*** Opening of Dataset excerpts ***
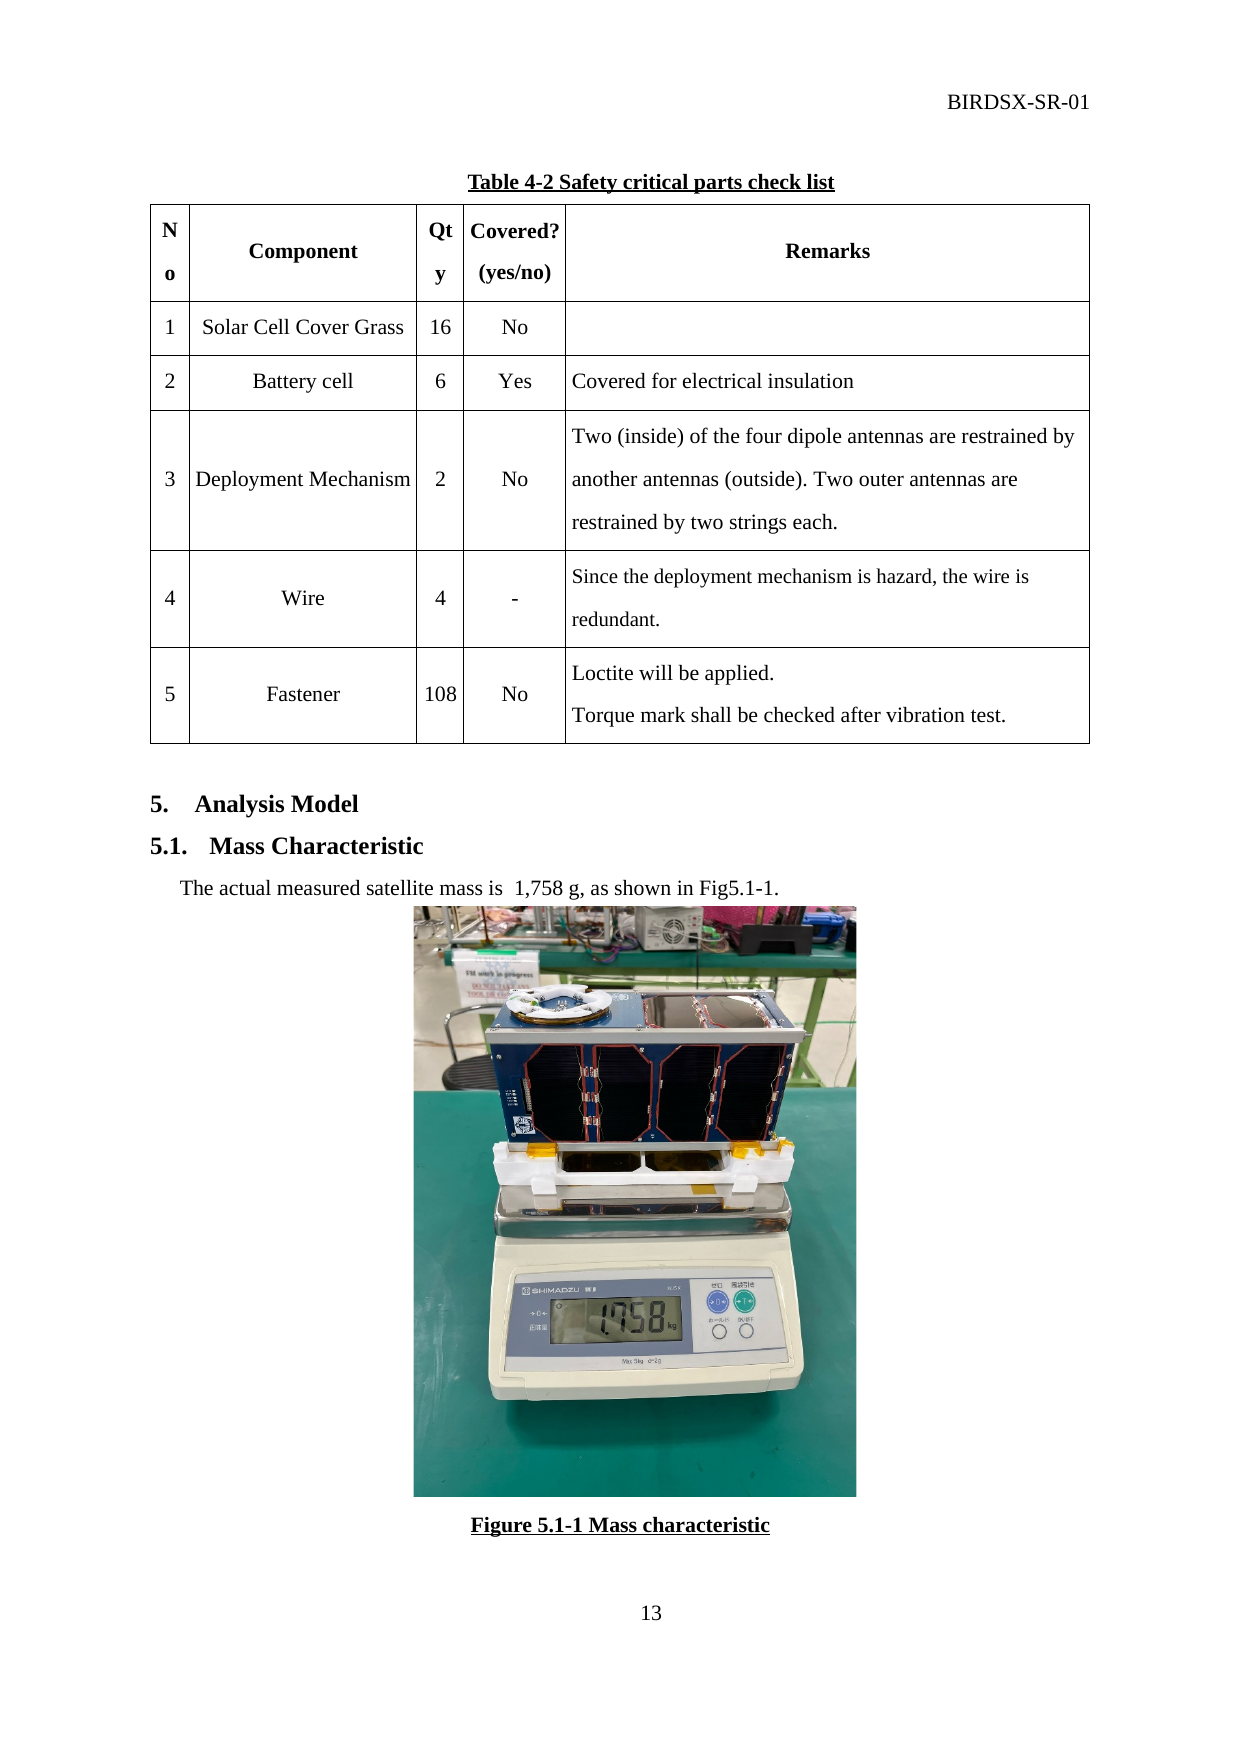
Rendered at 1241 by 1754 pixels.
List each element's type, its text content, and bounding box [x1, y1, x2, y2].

table_cell 16 [417, 302, 463, 355]
table_cell Since the deployment mechanism is hazard, the wire is redundant. [566, 551, 1089, 647]
text The actual measured satellite mass is 1,758 g, as shown in Fig5.1-1. [150, 868, 1090, 906]
table_cell Yes [464, 356, 565, 409]
table_cell No [464, 411, 565, 550]
table_cell Solar Cell Cover Grass [190, 302, 416, 355]
table_cell No [464, 302, 565, 355]
subtitle Analysis Model [150, 785, 1090, 822]
table_cell [566, 302, 1089, 355]
text Table 4-2 Safety critical parts check list [150, 163, 1090, 200]
table_cell 4 [417, 551, 463, 647]
table_cell 108 [417, 648, 463, 743]
table_cell 2 [417, 411, 463, 550]
table_cell No [464, 648, 565, 743]
table_header Remarks [566, 205, 1089, 301]
table_cell Battery cell [190, 356, 416, 409]
text Figure 5.1-1 Mass characteristic [150, 1506, 1090, 1543]
table_cell Wire [190, 551, 416, 647]
table_cell 1 [151, 302, 189, 355]
table_header No [151, 205, 189, 301]
table_cell 6 [417, 356, 463, 409]
subtitle Mass Characteristic [150, 827, 1090, 864]
table_cell 3 [151, 411, 189, 550]
table_cell Loctite will be applied. Torque mark shall be checked after vibration test. [566, 648, 1089, 743]
picture [413, 906, 857, 1497]
table_header Qty [417, 205, 463, 301]
table_cell Fastener [190, 648, 416, 743]
table_cell Covered for electrical insulation [566, 356, 1089, 409]
table_cell 5 [151, 648, 189, 743]
table_cell 4 [151, 551, 189, 647]
table_cell Two (inside) of the four dipole antennas are restrained by another antennas (outside). Two outer antennas are restrained by two strings each. [566, 411, 1089, 550]
table_header Component [190, 205, 416, 301]
table_cell Deployment Mechanism [190, 411, 416, 550]
table_cell - [464, 551, 565, 647]
table_header Covered? (yes/no) [464, 205, 565, 301]
table_cell 2 [151, 356, 189, 409]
*** Close of Dataset excerpts ***
**Exercise requirements**.
Reproduce the records above exactly, excluding every picture.

**Response to this exercise**.
Rendered at 1241 by 1754 pixels.
List each element's type, its text content, and bounding box [x1, y1, x2, y2].

table_cell 16 [417, 302, 463, 355]
table_cell Since the deployment mechanism is hazard, the wire is redundant. [566, 551, 1089, 647]
text The actual measured satellite mass is 1,758 g, as shown in Fig5.1-1. [150, 868, 1090, 906]
table_cell Yes [464, 356, 565, 409]
table_cell No [464, 411, 565, 550]
table_cell Solar Cell Cover Grass [190, 302, 416, 355]
table_cell No [464, 302, 565, 355]
subtitle Analysis Model [150, 785, 1090, 822]
table_cell [566, 302, 1089, 355]
text Table 4-2 Safety critical parts check list [150, 163, 1090, 200]
table_cell 4 [417, 551, 463, 647]
table_cell 108 [417, 648, 463, 743]
table_cell 2 [417, 411, 463, 550]
table_cell No [464, 648, 565, 743]
table_header Remarks [566, 205, 1089, 301]
table_cell Battery cell [190, 356, 416, 409]
text Figure 5.1-1 Mass characteristic [150, 1506, 1090, 1543]
table_cell Wire [190, 551, 416, 647]
table_cell 1 [151, 302, 189, 355]
table_header No [151, 205, 189, 301]
table_cell 6 [417, 356, 463, 409]
subtitle Mass Characteristic [150, 827, 1090, 864]
table_cell 3 [151, 411, 189, 550]
table_cell Loctite will be applied. Torque mark shall be checked after vibration test. [566, 648, 1089, 743]
picture [413, 906, 857, 1497]
table_header Qty [417, 205, 463, 301]
table_cell Fastener [190, 648, 416, 743]
table_cell Covered for electrical insulation [566, 356, 1089, 409]
table_cell 5 [151, 648, 189, 743]
table_cell 4 [151, 551, 189, 647]
table_cell Two (inside) of the four dipole antennas are restrained by another antennas (outside). Two outer antennas are restrained by two strings each. [566, 411, 1089, 550]
table_header Component [190, 205, 416, 301]
table_cell Deployment Mechanism [190, 411, 416, 550]
table_cell - [464, 551, 565, 647]
table_header Covered? (yes/no) [464, 205, 565, 301]
table_cell 2 [151, 356, 189, 409]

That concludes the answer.